What Is an Accredited Investor?

Accredited investors can put their money into assets that might not be registered with a regulatory authority. (Getty Images) Written by Miranda Marquit

WHEN RESEARCHING different investment opportunities, you might come across the term "accredited investor." This is especially the case if real estate crowdfunding is of interest to you. Some platforms won't let you participate in certain projects unless you're an accredited investor.

But what is an accredited investor, and how do you become one? Here's what you need to know.

As an accredited investor, you're assumed to have the financial cushion or the expertise and knowledge to be able to handle complex and potentially risky investment transactions. Accredited investors can put their money into assets that might not be registered with a regulatory authority.

In general, securities registered with an authority like the Securities and Exchange Commission are thought to be suitable for most people, and the disclosures and regulation are meant to add a layer of protection to common investors who might not be able to financially absorb huge losses, or who might not have the technical or professional knowledge to navigate some of the offerings.

Accredited investors are assumed to be able to handle the additional risk that comes with assets that aren't regulated in the same way. In order to be considered an accredited investor, you must meet one of the following criteria:

Have a high enough income: If you have made $200,000 as an individual (or $300,000 as a married couple) for the past two years, and you expect to make as much in the current year, you can be considered an accredited investor.

Net worth exceeding $1 million: Your net worth when used as a qualifier, whether married or not, must not include the value of your primary residence.

Registered broker or investment advisor: If you can prove that you have enough job experience or professional knowledge in dealing with unregistered securities, you can be considered an accredited investor.

There are also ways for a business entity to be considered an accredited investor, including having assets worth more than $5 million.

While there are other ways to be viewed as accredited investor, most people who qualify will fall into one of the above three categories.

How can you become an accredited investor?

The good news is that there isn't any official paperwork to fill out if you want to become accredited. The SEC isn't going to come after you and make you fill out a long application. In fact, those in charge of selling the securities are responsible for making sure that you're eligible for accredited investor status.

However, depending on the issuer, you might have to answer a few questions and provide some documentation about your situation. For example, you might have to provide the securities seller with financial statements or a letter verifying your net worth from a certified public accountant. So, even though the government won't be issuing you a certificate, you still need to prove your ability with the entity issuing the securities.

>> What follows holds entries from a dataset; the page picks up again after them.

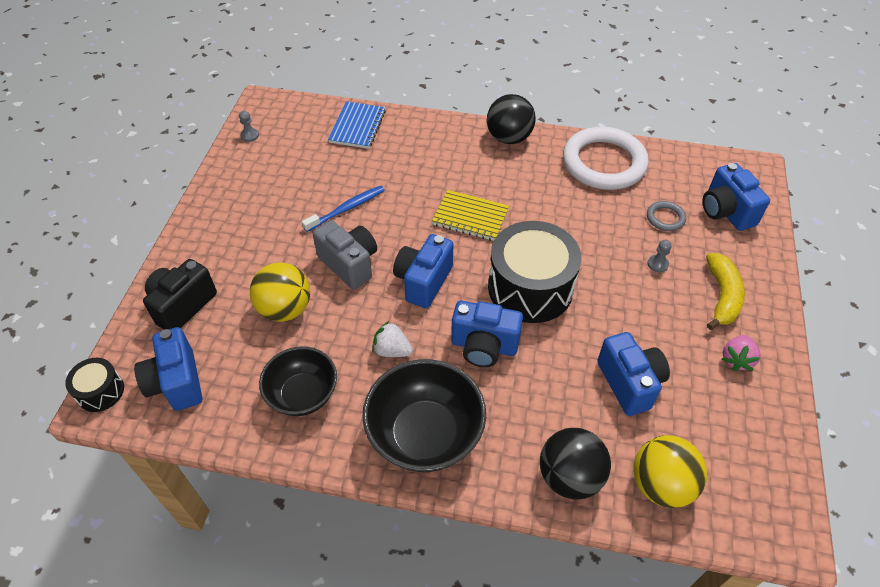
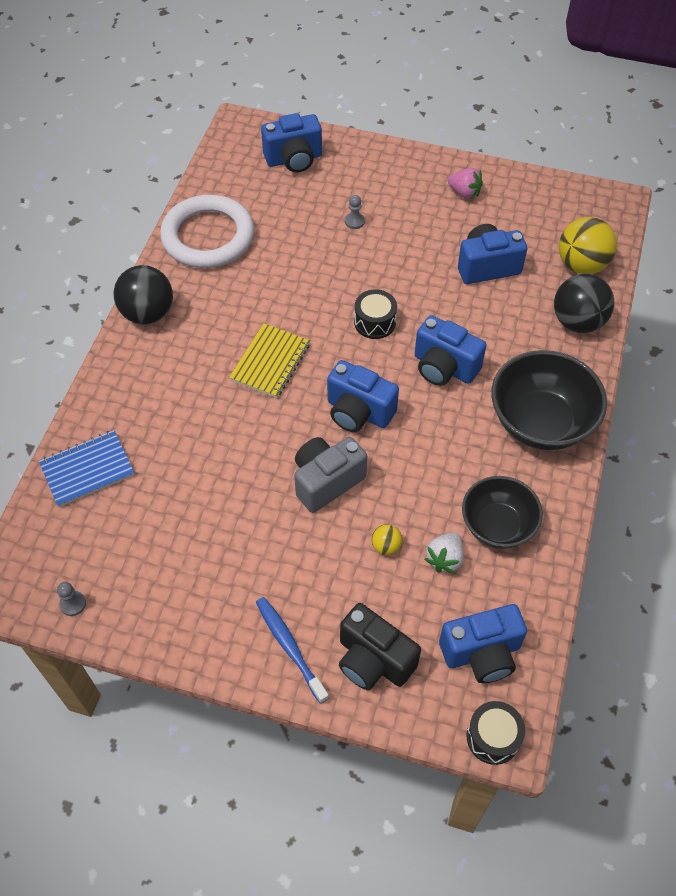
camera: 85 degrees left, 5 degrees up
(285, 309) = (386, 546): yellow ball -> yellow ball, size x0.46
(346, 209) = (238, 484): blue toothbrush -> blue toothbrush (290, 647)
(357, 126) = (87, 470): blue notebook -> blue notebook turned 45 degrees counterclockwise
(392, 350) = (446, 444): white strawberry -> white strawberry (445, 559)
(484, 346) = (444, 367): blue camera -> blue camera turned 105 degrees clockwise
(530, 288) = (375, 322): black drum -> black drum, size x0.48
(665, 218) = (296, 204): grey ring -> none
(722, 296) = (396, 186): yellow banana -> none

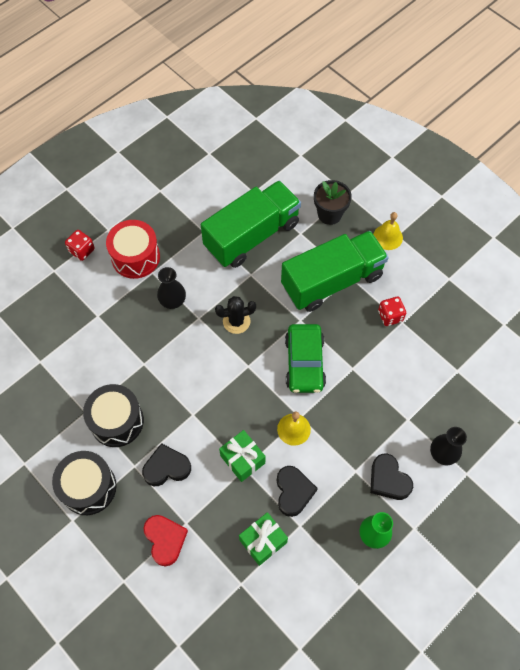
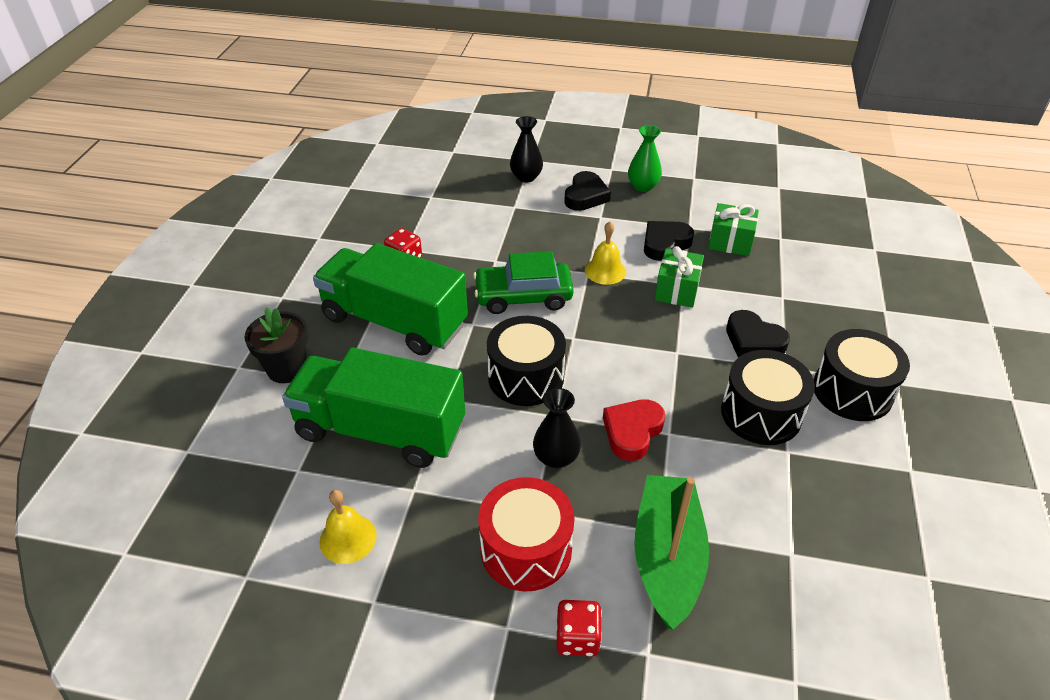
camera: 125 degrees left, 20 degrees down
(83, 309) = (667, 557): none -> green boat
(165, 540) = (814, 303): red heart -> red heart (632, 432)
(236, 321) = (526, 377): black cactus -> black drum
(304, 363) = (523, 296): green car -> green car turned 150 degrees counterclockwise
(387, 237) = (290, 303): yellow bell -> yellow bell (348, 538)

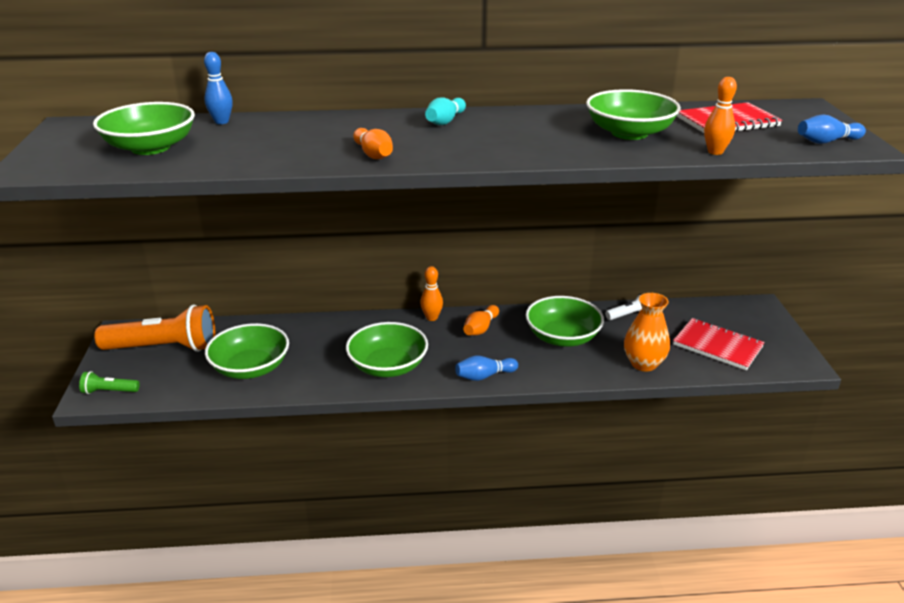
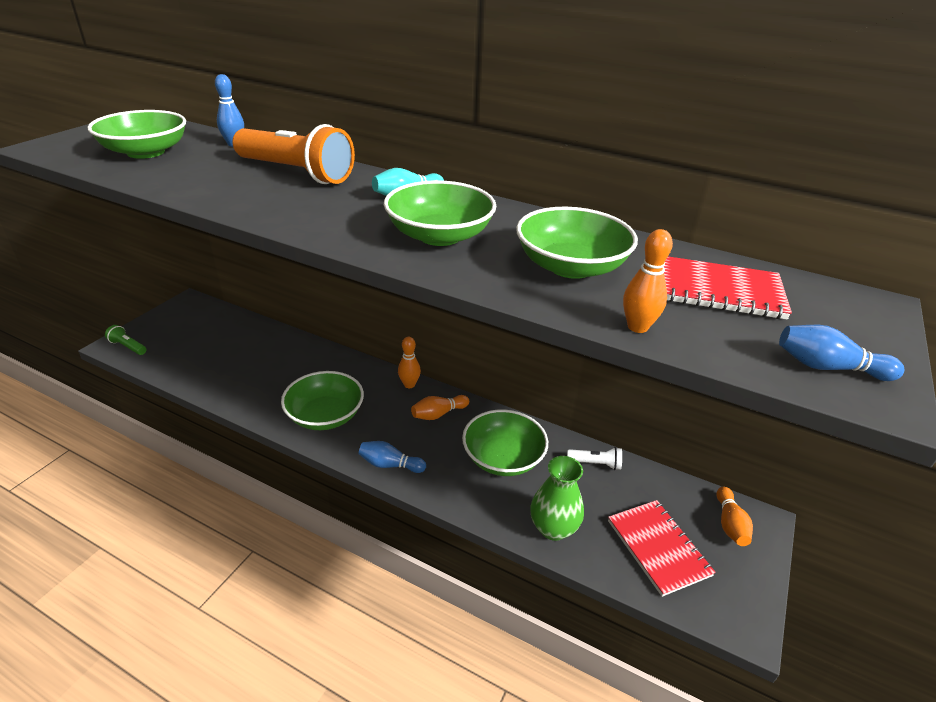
camera: 30 degrees right, 5 degrees up
(164, 347) = (198, 326): orange flashlight -> orange flashlight (296, 173)
(250, 368) = (230, 369): green bowl -> green bowl (439, 235)
(373, 154) = (284, 210): orange bowling pin -> orange bowling pin (729, 524)
(643, 364) = (553, 528): orange vase -> green vase

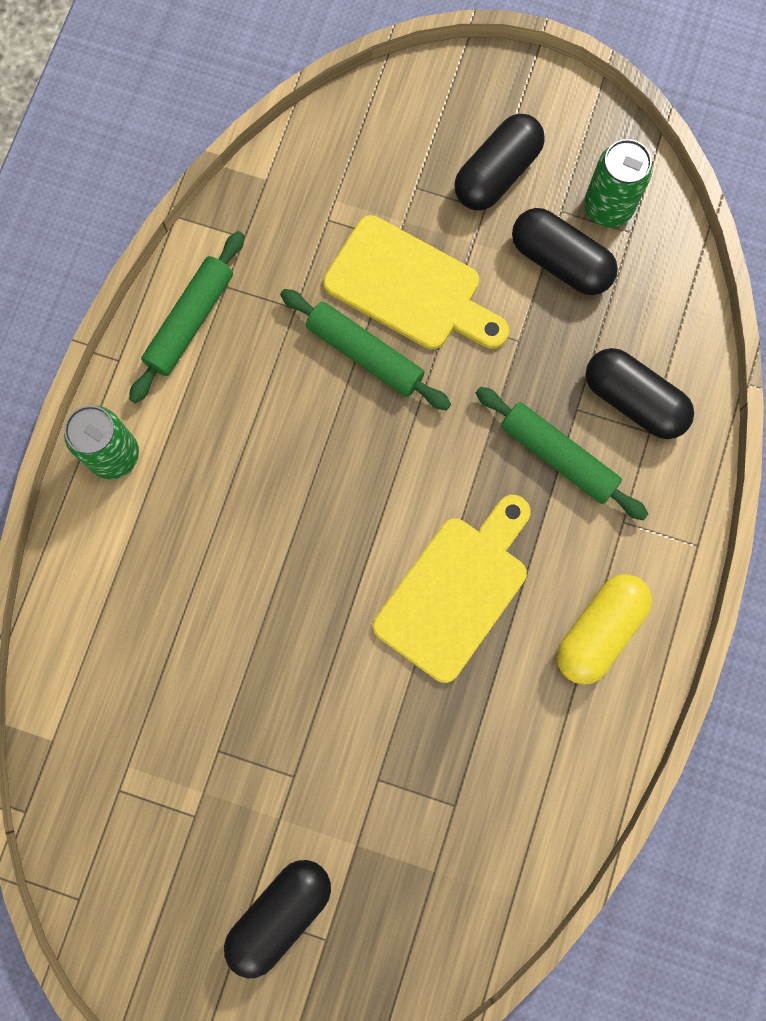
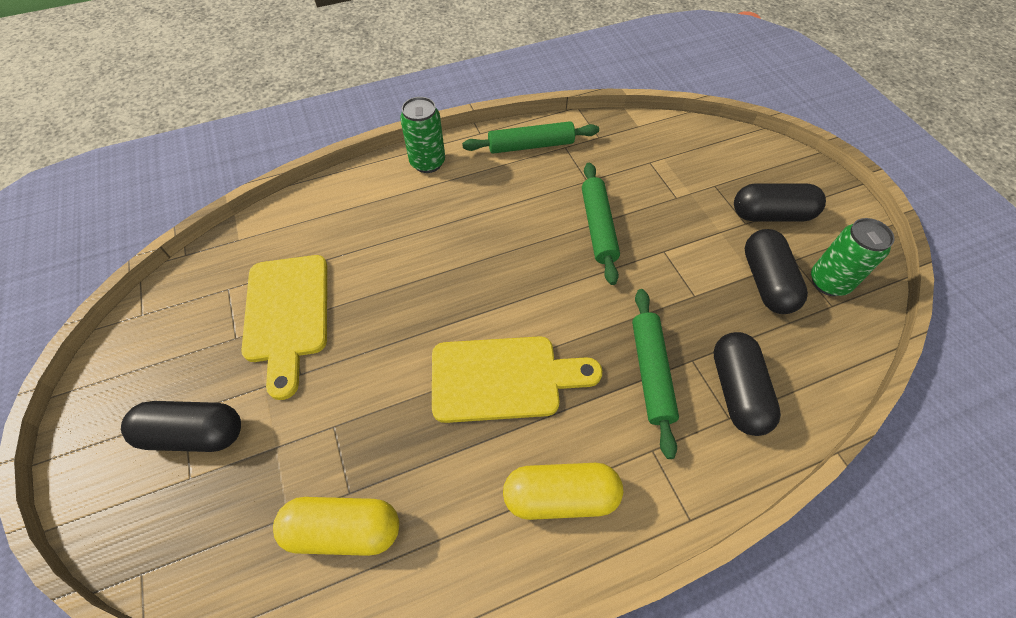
camera: 50 degrees right, 20 degrees down
(410, 288) = (659, 221): yellow cutting board -> yellow cutting board (287, 314)
(484, 831) = (343, 530): none -> yellow capsule

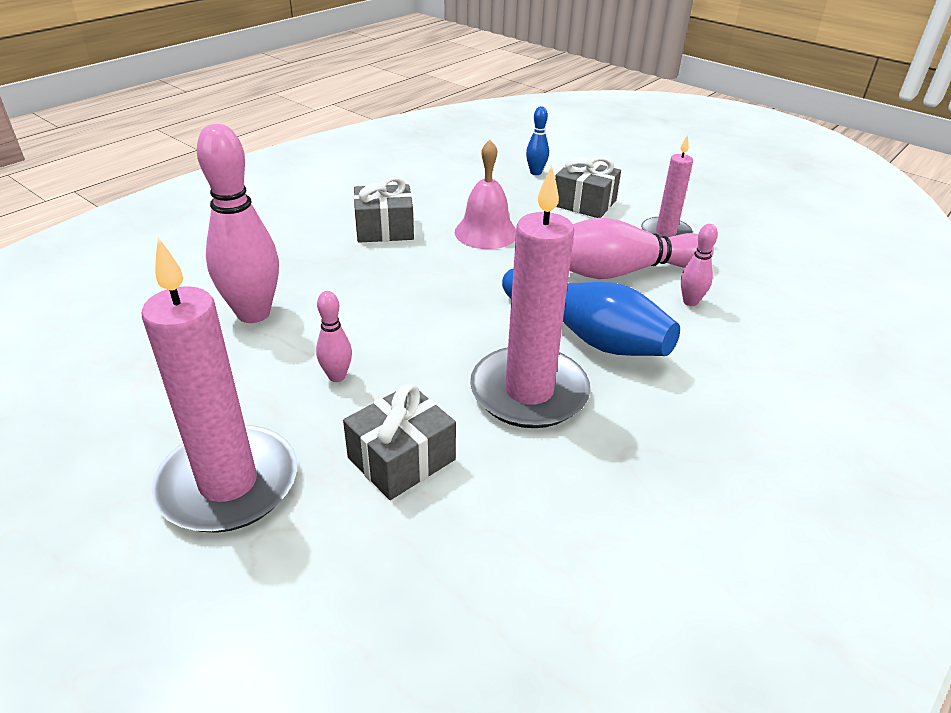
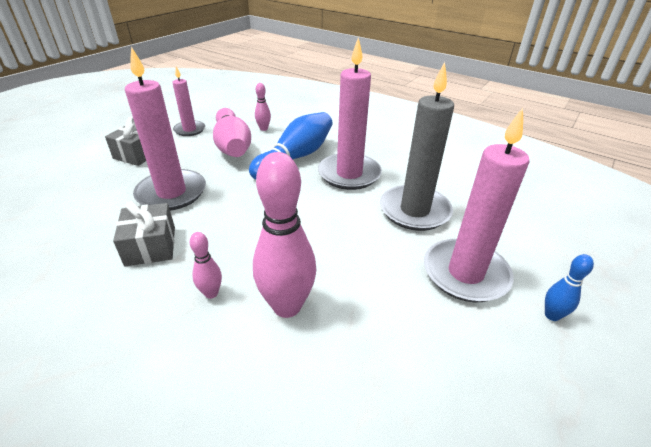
camera: 95 degrees left, 0 degrees up
(337, 376) = (355, 244): pink bowling pin -> pink bowling pin (211, 293)
(401, 459) = (414, 211): grey gift -> grey candle
(486, 232) = (171, 193): pink bell -> pink candle
(535, 172) = (75, 172): blue bowling pin -> blue bowling pin (552, 315)

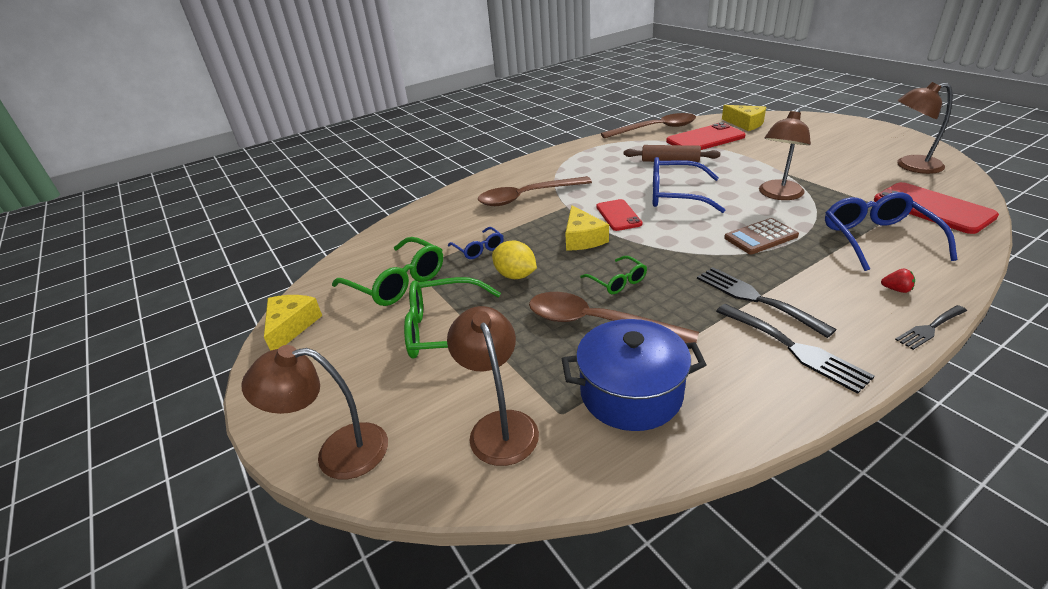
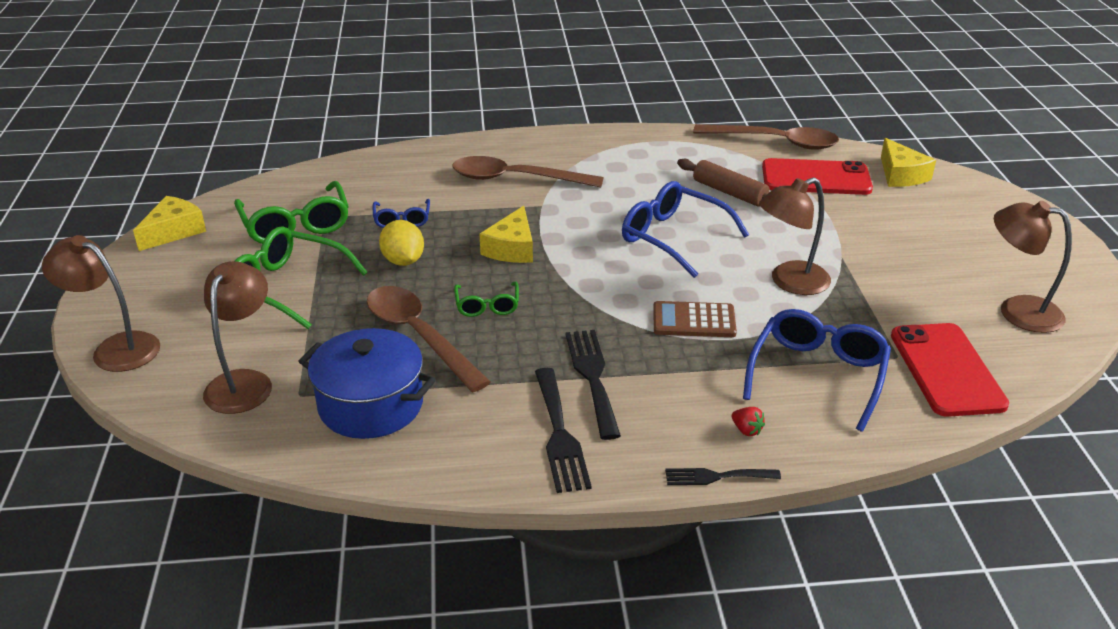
camera: 25 degrees right, 0 degrees up
(618, 215) = (581, 237): red phone -> none

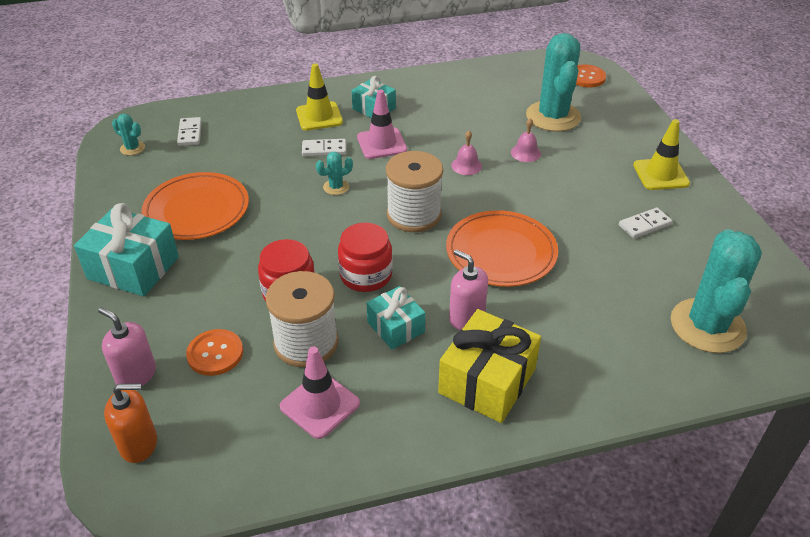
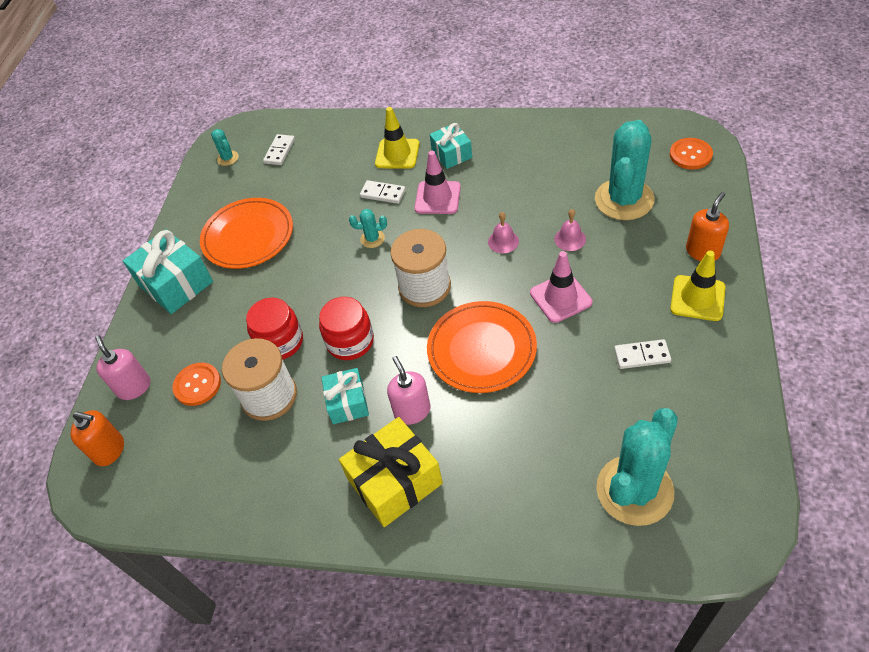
camera: 30 degrees right, 10 degrees up
(320, 405) = (251, 459): pink traffic cone -> pink traffic cone (560, 298)
(642, 141) = (702, 251): none -> orange soap dispenser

Basically, if you find a private equity fund that you're interested in, or if you'd like to participate in some crowdfunding ventures, you'll approach them and go through the process of proving that you can handle the potential risks. Unfortunately, you'll have to meet the documentation requirements of each issuer of unregistered securities you want to invest with.

For the most part, being an accredited investor allows you access to investments you might normally have access to. Rather than sticking with registered securities, you can use your status to access assets that aren't available to the general public. You can diversify your portfolio with alternative investments, as well as get the chance for serious growth.

However, it's important to understand that unregistered securities also come with their own risks. The potential gains can be quite high with these types of investments, but it also means that you could sustain a big loss. As an accredited investor, the assumption is that you have the financial stability, as well as a certain degree of knowledge, to handle any major setbacks.

If you're considering investing in unregistered securities or thinking about using a real estate crowdfunding platform to find new investment opportunities, take a step back and consider your situation. Make sure that the rest of your portfolio is well diversified and that you have enough financial resources to absorb losses if they come.

There are a lot of great opportunities out there. Many "regular" investors never get a chance to access some of the hedge funds, real estate projects and alternative investments available. If you have built up your net worth and made an attempt to learn about unregistered investments, you might be able to become an accredited investor – and take advantage of opportunities not everyone is privy to.

However, as an accredited investor, you might be taking on more risk and responsibility. Carefully consider where you put your money to work and make sure it's suitable for your portfolio and your financial situation.